РАБОЧЕЕ ЗАДАНИЕ =
Верните дословно часть текста о душе: всё от слов «Далее Игнатий переходит» и вниз до слов «наслаждаться. Им жить.» включительно.

ИСХОДНЫЙ ФРАГМЕНТ =
++++++++
Очищение. Том.2. Душа
Шрифт:
Это понятно. Но что же такое сама душа?
«Язычники полагали, что человеческая душа составляет частицу Божества. Мысль ложная и опасная, как заключающая в себе богохульство!» (Там же).
Это значит, что творение не может быть равно творцу. Оно как бы находится в ином пространстве, ином мире, его существование — это следующая ступень от Бога к Природе, которая качественно должна отличаться от высшей ступени. Должна, но отличается ли? Ведь мысль о том, что душа — это часть божества, показывает лишь то, что все в мире взаимопроникает, и Бог есть во всем. Он растворен в мире.
Христианское учение об обожении очень сложно.
«Той Создатель, а она создание: нет никакого подобия между естеством Того и сея» (Там же).
А как же: по образу и подобию! Не все сходится в этом учении… Или я не понимаю каких-то способов использовать слова. Впрочем, если вспомнить, что говорит об этом Церковь, родственна душа не Богу, а Духу. Очевидно, в этом скрывается какая-то существенная разница.
Далее Игнатий переходит к описанию самой души. Возможно, эта глава «Силы души» есть одно из высочайших достижений православной мысли.
«Тело первого человека было в совершенном согласии с душою, а душа находилась в совершенном согласии с духом, то есть с силою словества — этим высшим достоинством души человеческой…
Дух пребывал постоянно горе, при Боге; увлекал туда с собою душу; она влекла туда с собою тело. Нетрудно и естественно было телу, не способному не только к наслаждениям греховным, но и плотским, напротив того, способному единственно к наслаждениям духовным, силою врожденного ему желания и стремления пребывать при Боге, Им питаться и наслаждаться. Им жить.
++++++++
ИЗВЛЕЧЁННЫЕ ДАННЫЕ =
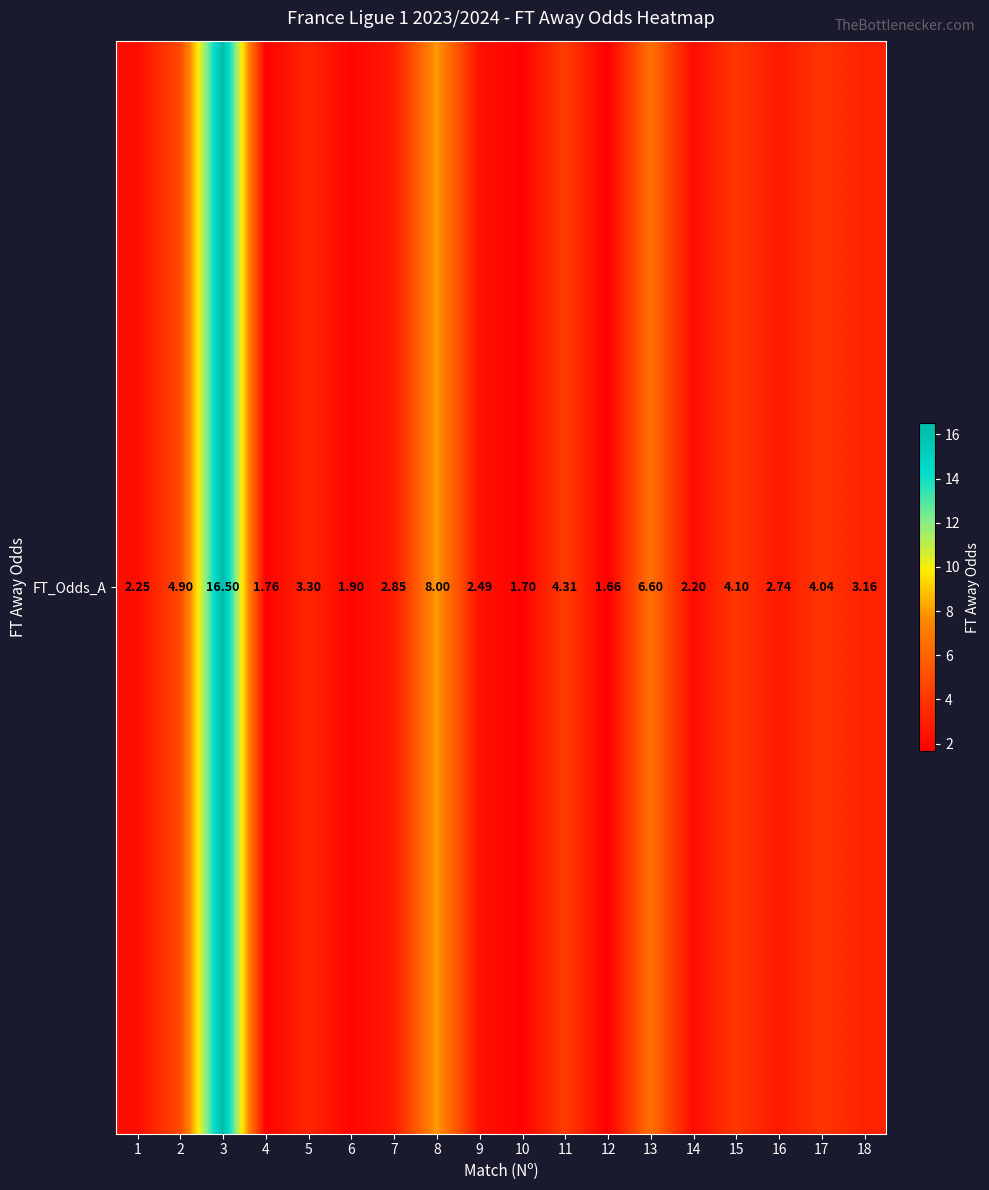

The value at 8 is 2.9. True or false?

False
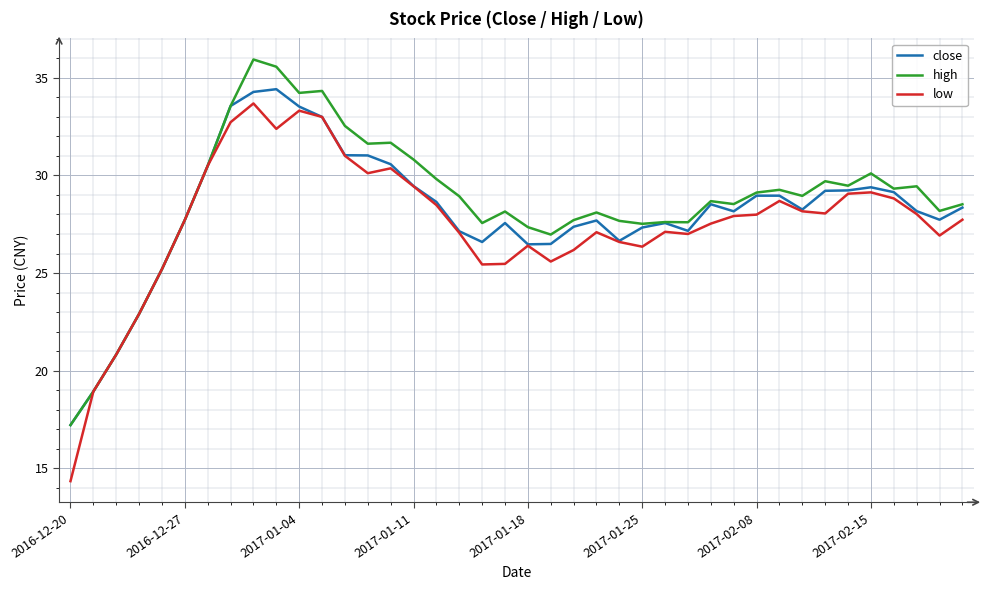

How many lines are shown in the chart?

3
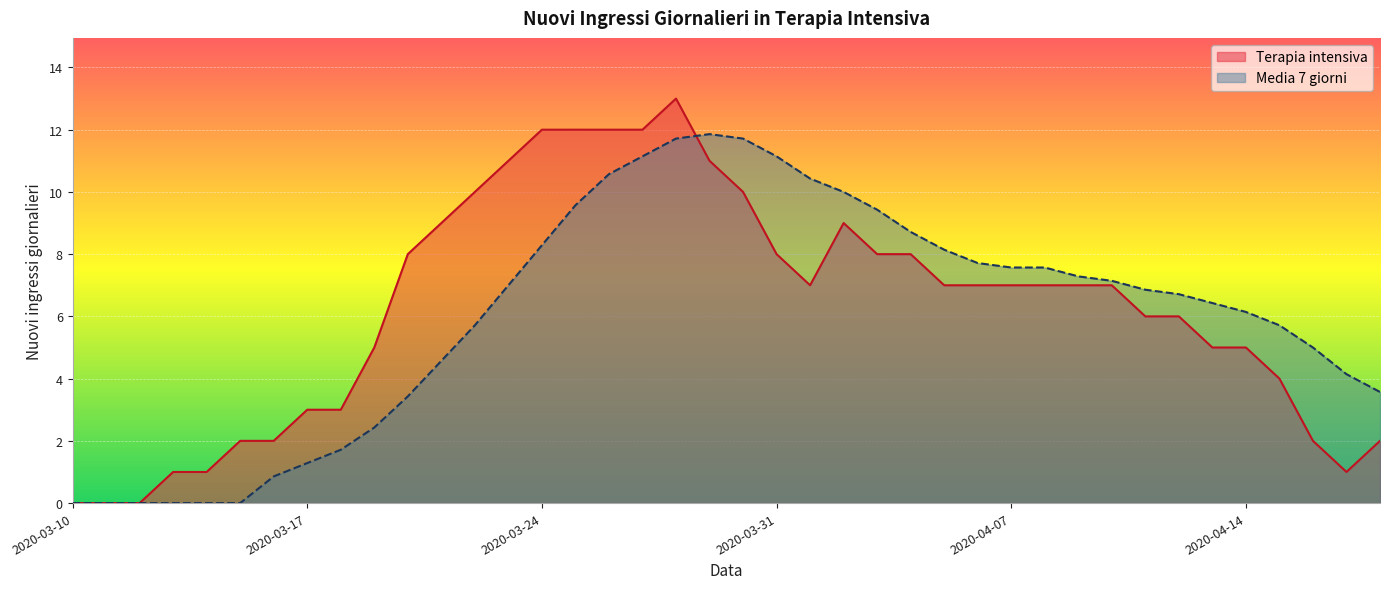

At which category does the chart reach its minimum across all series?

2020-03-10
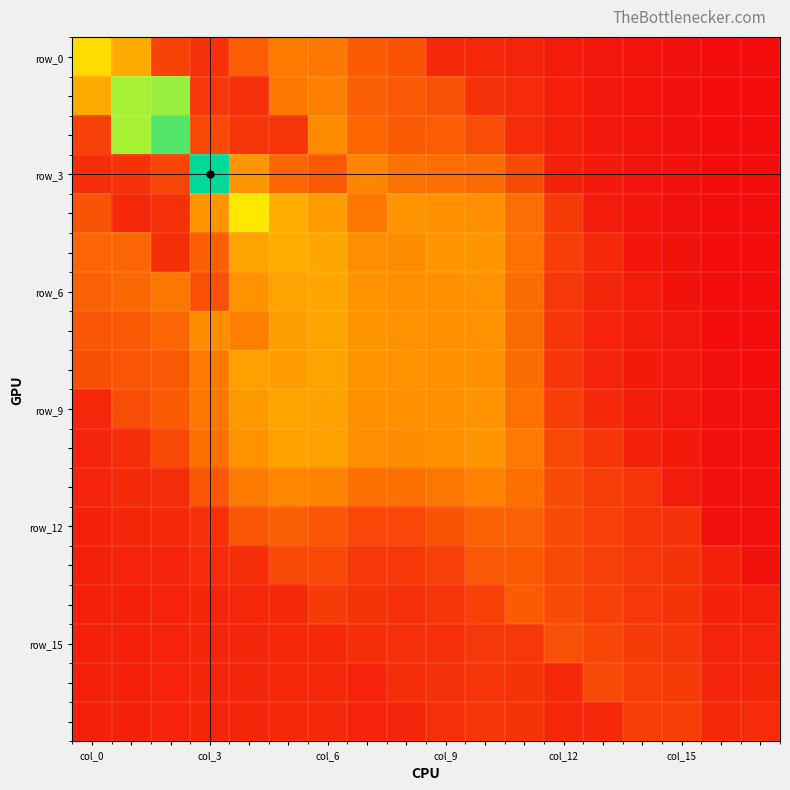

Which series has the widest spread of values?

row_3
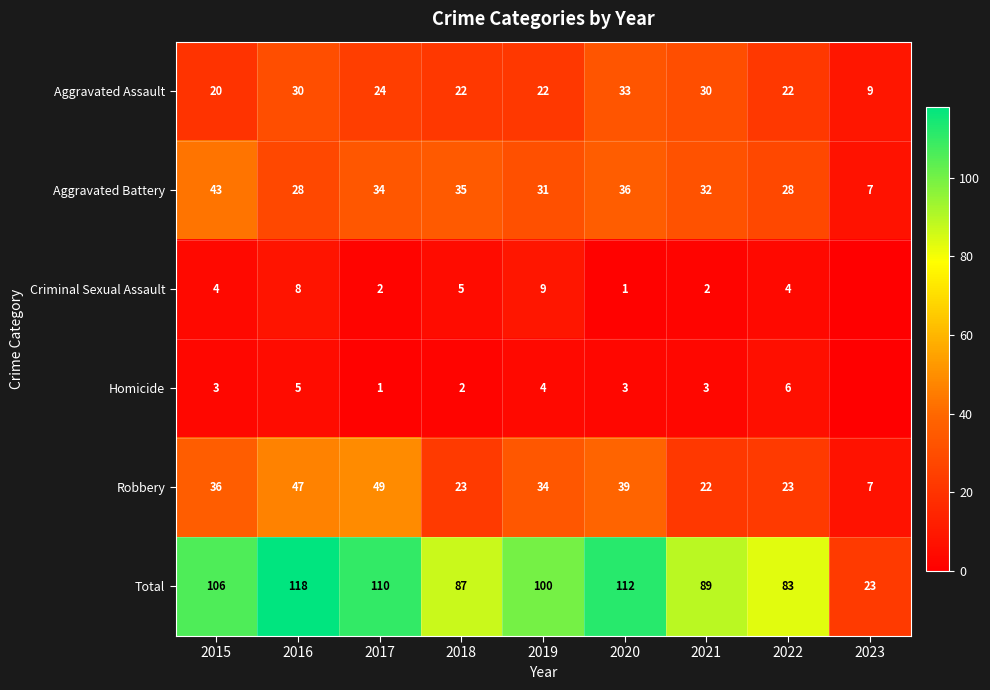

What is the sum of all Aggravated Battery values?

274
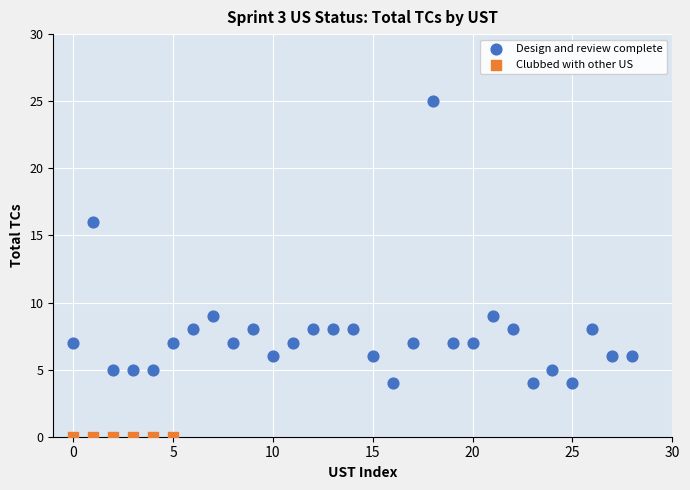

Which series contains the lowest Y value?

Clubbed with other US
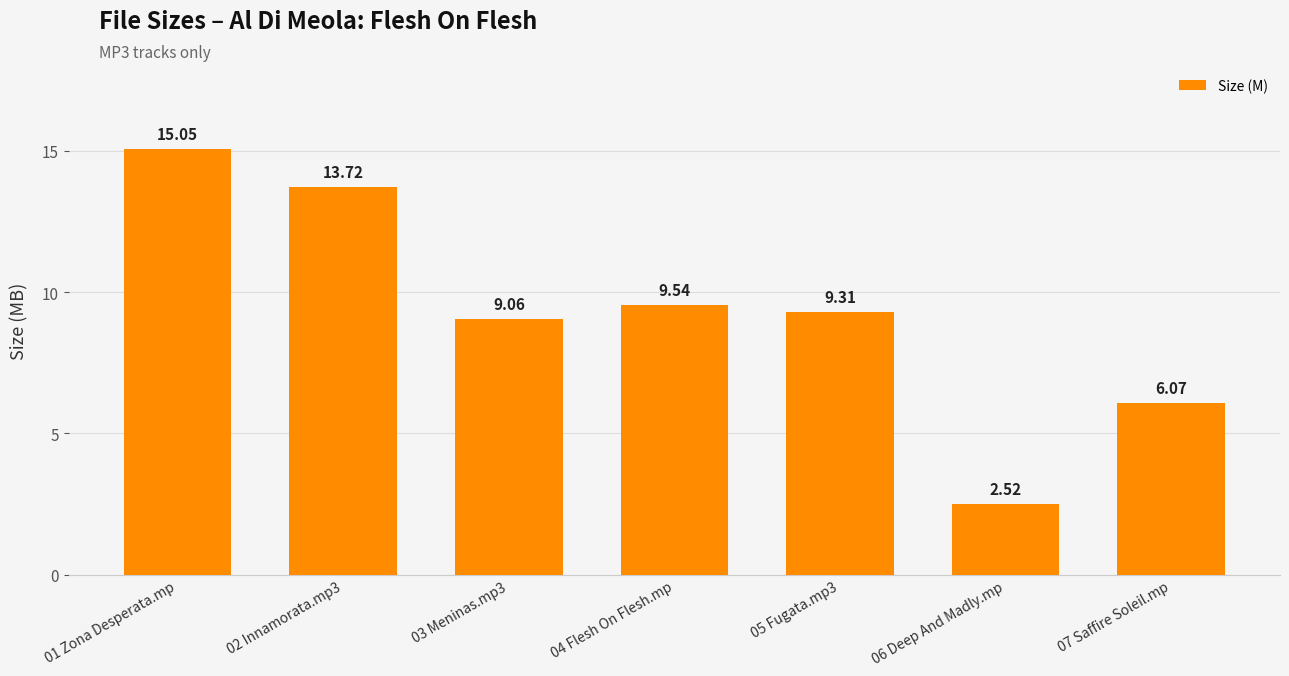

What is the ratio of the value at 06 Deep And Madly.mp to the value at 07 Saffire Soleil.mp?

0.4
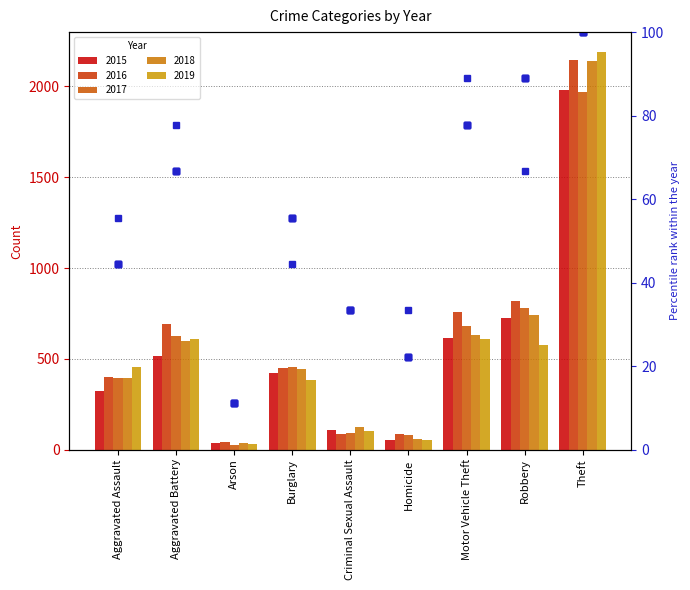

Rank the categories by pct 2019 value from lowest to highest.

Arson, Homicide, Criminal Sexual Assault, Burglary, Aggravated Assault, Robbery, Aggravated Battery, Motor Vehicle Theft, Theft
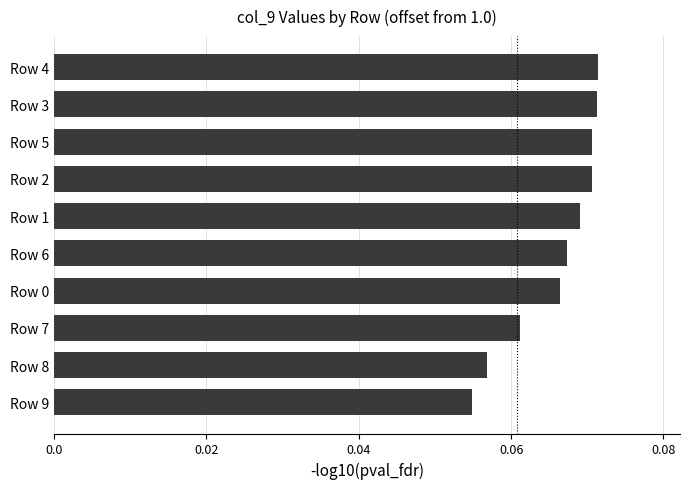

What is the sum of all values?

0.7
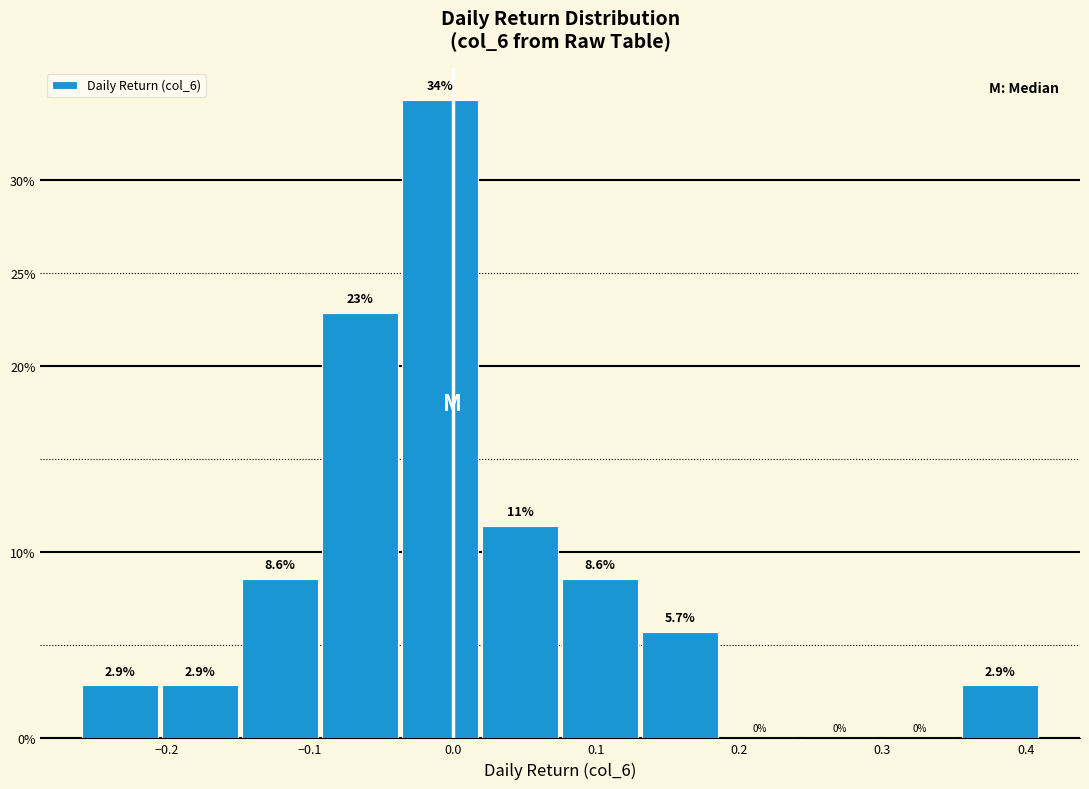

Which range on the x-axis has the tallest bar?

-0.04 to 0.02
++++++++
ПОЛЕ ОТВЕТА =
Далее Игнатий переходит к описанию самой души. Возможно, эта глава «Силы души» есть одно из высочайших достижений православной мысли.
«Тело первого человека было в совершенном согласии с душою, а душа находилась в совершенном согласии с духом, то есть с силою словества — этим высшим достоинством души человеческой…
Дух пребывал постоянно горе, при Боге; увлекал туда с собою душу; она влекла туда с собою тело. Нетрудно и естественно было телу, не способному не только к наслаждениям греховным, но и плотским, напротив того, способному единственно к наслаждениям духовным, силою врожденного ему желания и стремления пребывать при Боге, Им питаться и наслаждаться. Им жить.